**EXTRAIT D'ENTREVUE:**
------------------------------

Les questions de Rémi Quirion
SCIENTIFIQUE EN CHEF DU QUÉBEC *
Quel parcours ! Qui a été votre mentor pendant votre cheminement dans l’univers de la recherche ?
J’en ai eu plusieurs, mais, si je dois n’en nommer qu’un, ce sera Sylvain Moineau, qui a sans aucun doute été l’un des plus importants pendant mon cheminement. J’ai fait ma maîtrise et mon doctorat dans son laboratoire. Sylvain est officier de l’Ordre du Canada, en plus d’être l’un des chercheurs les plus influents au monde dans le domaine des phages. Malgré tous les honneurs qu’il a reçus, il reste simple, modeste, à l’écoute. C’est un leader modèle. Il m’a accordé la liberté et la confiance dont j’avais besoin pour m’accomplir en tant que jeune scientifique.
Dans quels autres secteurs industriels les phages pourraient-ils être mis à contribution ?
Dans tous les secteurs où il y a des bactéries. Ils recèlent en effet un potentiel économique et environnemental important pour les industries agroalimentaires, pharmaceutiques, biotechnologiques et des ressources naturelles.
De votre point de vue, quelles sont les différences entre l’univers universitaire et celui de la recherche dans le secteur privé ?
D’après mon expérience, il y a plus de place pour la recherche fondamentale dans le monde universitaire, alors que, dans le secteur privé, la recherche appliquée est priorisée. Une autre différence importante réside dans le fait que les occasions d’emploi sont beaucoup plus nombreuses dans le secteur privé. Cela dit, que ce soit dans les universités ou dans les industries, les scientifiques ont tous les mêmes objectifs, soit apprendre et créer de nouvelles connaissances.
Quel est l’impact économique de ces recherches pour le secteur de la santé ?

------------------------------

**CONSIGNE 1:**
Recopiez le passage de l'extrait d'entrevue qui va de « Dans tous les » jusqu'à « de nouvelles connaissances. ».
**CONSIGNE 2:**
D'après l'extrait d'entrevue, dans le laboratoire de qui la personne interviewée a-t-elle fait sa maîtrise et son doctorat ?
Les fiches n'ont aucun lien avec l'extrait d'entrevue.

------------------------------

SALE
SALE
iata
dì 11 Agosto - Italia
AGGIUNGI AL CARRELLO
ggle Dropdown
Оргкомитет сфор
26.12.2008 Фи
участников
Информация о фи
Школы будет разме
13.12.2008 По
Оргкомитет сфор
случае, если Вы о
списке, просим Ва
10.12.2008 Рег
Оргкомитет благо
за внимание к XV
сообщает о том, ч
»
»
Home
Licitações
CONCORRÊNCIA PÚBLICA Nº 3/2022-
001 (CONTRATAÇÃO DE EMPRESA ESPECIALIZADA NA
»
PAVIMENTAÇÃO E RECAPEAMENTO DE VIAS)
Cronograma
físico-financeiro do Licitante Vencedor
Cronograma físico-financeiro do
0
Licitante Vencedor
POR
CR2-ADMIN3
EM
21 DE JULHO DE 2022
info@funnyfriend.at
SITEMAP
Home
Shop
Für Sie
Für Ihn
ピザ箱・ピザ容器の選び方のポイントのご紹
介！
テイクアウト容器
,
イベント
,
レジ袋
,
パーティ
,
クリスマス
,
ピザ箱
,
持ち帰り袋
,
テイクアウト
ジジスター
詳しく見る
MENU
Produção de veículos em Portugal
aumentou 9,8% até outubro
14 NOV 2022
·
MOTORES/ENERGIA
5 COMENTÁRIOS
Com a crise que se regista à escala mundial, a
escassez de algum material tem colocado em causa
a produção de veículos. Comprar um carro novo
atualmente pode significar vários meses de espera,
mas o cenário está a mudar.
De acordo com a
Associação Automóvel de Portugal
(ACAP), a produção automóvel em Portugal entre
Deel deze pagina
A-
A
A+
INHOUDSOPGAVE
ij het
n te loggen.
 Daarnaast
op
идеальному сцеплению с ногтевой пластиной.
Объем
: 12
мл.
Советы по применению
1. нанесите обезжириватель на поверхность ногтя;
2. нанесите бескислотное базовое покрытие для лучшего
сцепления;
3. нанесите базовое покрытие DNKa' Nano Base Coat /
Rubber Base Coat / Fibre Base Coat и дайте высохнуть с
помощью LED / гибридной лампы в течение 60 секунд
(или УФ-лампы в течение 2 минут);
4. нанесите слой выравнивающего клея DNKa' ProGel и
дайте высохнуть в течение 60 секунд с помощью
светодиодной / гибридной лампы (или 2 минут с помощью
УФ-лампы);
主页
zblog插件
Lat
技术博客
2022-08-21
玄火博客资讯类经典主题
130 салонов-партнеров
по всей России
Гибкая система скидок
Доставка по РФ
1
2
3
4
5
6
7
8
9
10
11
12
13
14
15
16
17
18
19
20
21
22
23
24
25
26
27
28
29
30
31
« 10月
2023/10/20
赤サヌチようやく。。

------------------------------

**RÉPONSE FINALE 1:**
Dans tous les secteurs où il y a des bactéries. Ils recèlent en effet un potentiel économique et environnemental important pour les industries agroalimentaires, pharmaceutiques, biotechnologiques et des ressources naturelles.
De votre point de vue, quelles sont les différences entre l’univers universitaire et celui de la recherche dans le secteur privé ?
D’après mon expérience, il y a plus de place pour la recherche fondamentale dans le monde universitaire, alors que, dans le secteur privé, la recherche appliquée est priorisée. Une autre différence importante réside dans le fait que les occasions d’emploi sont beaucoup plus nombreuses dans le secteur privé. Cela dit, que ce soit dans les universités ou dans les industries, les scientifiques ont tous les mêmes objectifs, soit apprendre et créer de nouvelles connaissances.

**RÉPONSE FINALE 2:**
Dans le laboratoire de Sylvain Moineau.